Sophie and Joel are married, and the Aanjilimoottil family breaks the supposed curse as its members build harmonious relationships with their wives. The film concludes with Vimal hoping for success in his own love story with a girl named Thumbi.

== Cast ==
- Sharaf U Dheen in dual roles as:
  - Aanjilimoottil Amruth Raj "Ammu"
  - Aanjilimoottil Narayanan Kartha
- Kalyani Panicker as Sneha Markose
- Jagadish in dual roles as:
  - Aanjilimoottil Rajkumar
  - Kizhikattoor Kochuraja
- Azees Nedumangad as Aanjilimoottil Ambareesh
- Vijitha Vijayakumar as Chinnu
- Sreejaya Nair as Mercy
- Saikumar as Markose
- Anusreya Rajan as Sofiya Markose
- Amal Jose Antony as Aanjilimoottil Vimal Raj
- Kaumudi Kalarikkandy as Mili
- Vineeth Thattil David as Surammavan
- Suresh Babu as Shekharan
- Sanju Madhu as Jijo Thankachan
- Murali Krishnan as Boney
- Shersha Sherief as Joel
- Lucky as Tom
- Shyni Vijayan as Subhadra Kunjamma
- Bindu Panicker as Gyneacologist (cameo appearance)
- Vineeth Sreenivasan as Aanjilimoottil Arumughan Kartha (cameo appearance)
- Urvashi as Sarojini (Photo presence)

==Soundtrack==

The soundtrack album of the film is composed by Hesham Abdul Wahab. Zee Music Company procured the audio rights of the soundtrack. The first single Mellave Mellave was released on 29 March 2026. The second single En Kaathaake Nee was released on 9 April 2026.

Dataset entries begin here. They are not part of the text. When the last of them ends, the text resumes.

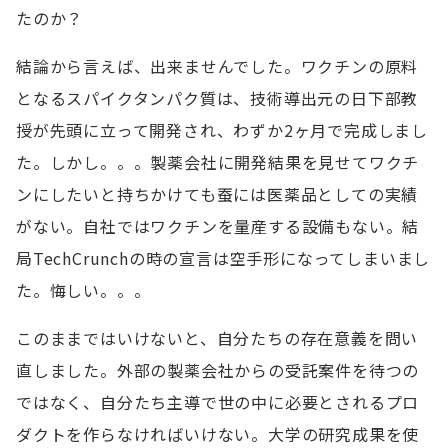
たのか？
結論から言えば、出来ませんでした。ワクチンの原料
となるスパイクタンパク質は、技術導出元の日下部教
授が先頭に立って開発され、わずか2ヶ月で完成しまし
た。しかし。。。製薬会社に開発結果を見せてワクチ
ンにしたいと持ちかけても蚕には医薬品としての実績
がない。自社ではワクチンを量産する設備もない。結
局TechCrunchの時の宣言は空手形になってしまいまし
た。悔しい。。。
このままではいけないと、自分たちの存在意義を問い
直しました。外部の製薬会社からの受託案件を待つの
ではなく、自分たち主導で世の中に必要とされるプロ
ダクトを作らなければいけない。大学の研究成果を使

| No. | Title | Lyrics | Singer(s) | Length |
|---|---|---|---|---|
| 1. | "Mellave Mellave" | B. K. Harinarayanan | Vineeth Sreenivasan, Sithara Krishnakumar | 03:28 |
| 2. | "En Kaathaake Nee" | Suhail Koya | Chinmayi Sripada, Hesham Abdul Wahab | 02:59 |
| 3. | "Hridhayame" | Arun Alat | K. S. Harisankar, Divya S. Menon | 03:24 |
| 4. | "Nin Ormathan" | Arun Alat | Job Kurian, Athira Job | 04:10 |
| 5. | "Erathil Kattil" | Adhri Joe | Vineeth Sreenivasan | 03:08 |
| 6. | "Kaninmaniye" | Arun Alat | Rimi Tomy, Hesham Abdul Wahab, B. Murali Krishna | 03:46 |
| 7. | "Va Nee Va" | Arun Alat | Hesham Abdul Wahab, Anila Rajeev | 03:16 |
| 8. | "Puthan Penne Manavatty" | Fejo | Fejo | 04:25 |
| Total length: |  |  |  | 28:36 |

== Release ==
Madhuvidhu was released theatrically on 23 April 2026 through Ajith Vinayaka Films (India) and Phars Film (GCC).

===Home Media===
The film’s digital rights have been acquired by SonyLIV. The film started streaming from 22 May 2026.

==Reception==
=== Critical reception ===
Madhuvidhu received mixed to positive reviews from critics, who praised the performances of the lead cast but noted issues with the script's depth. S. R. Praveen of The Hindu described the film as a light-hearted entertainer that "squanders a promising conflict" in its second half. Dhanya K. Vilayil of The Indian Express appreciated the performances of Sharaf U Dheen and Jagadish, noting the film's situational humor. Swathi P. Ajith of Malayala Manorama wrote "Madhuvidhu is a film that starts with a compelling idea and a warm, engaging tone but loses direction as it moves forward."

Vivek Santhosh of The New Indian Express gave 2.5/5, calling it "a fun romantic comedy short on emotional weight" but highlighting the chemistry between Sharaf U Dheen and Kalyani Panicker. Sreeju Sudhakaran of Rediff.com gave 2.5/5 and wrote "Madhuvidhu is a family entertainer that works in parts but falters when its drama turns unconvincing." Lensmen Reviews noted that while the direction was competent, the plot felt thin towards the climax.

===Box office===
Madhuvidhu earned a worldwide gross of ₹4.3 crore in its first four days of release. Within 19 days, the film grossed ₹11.4 crore worldwide and was declared a commercial success.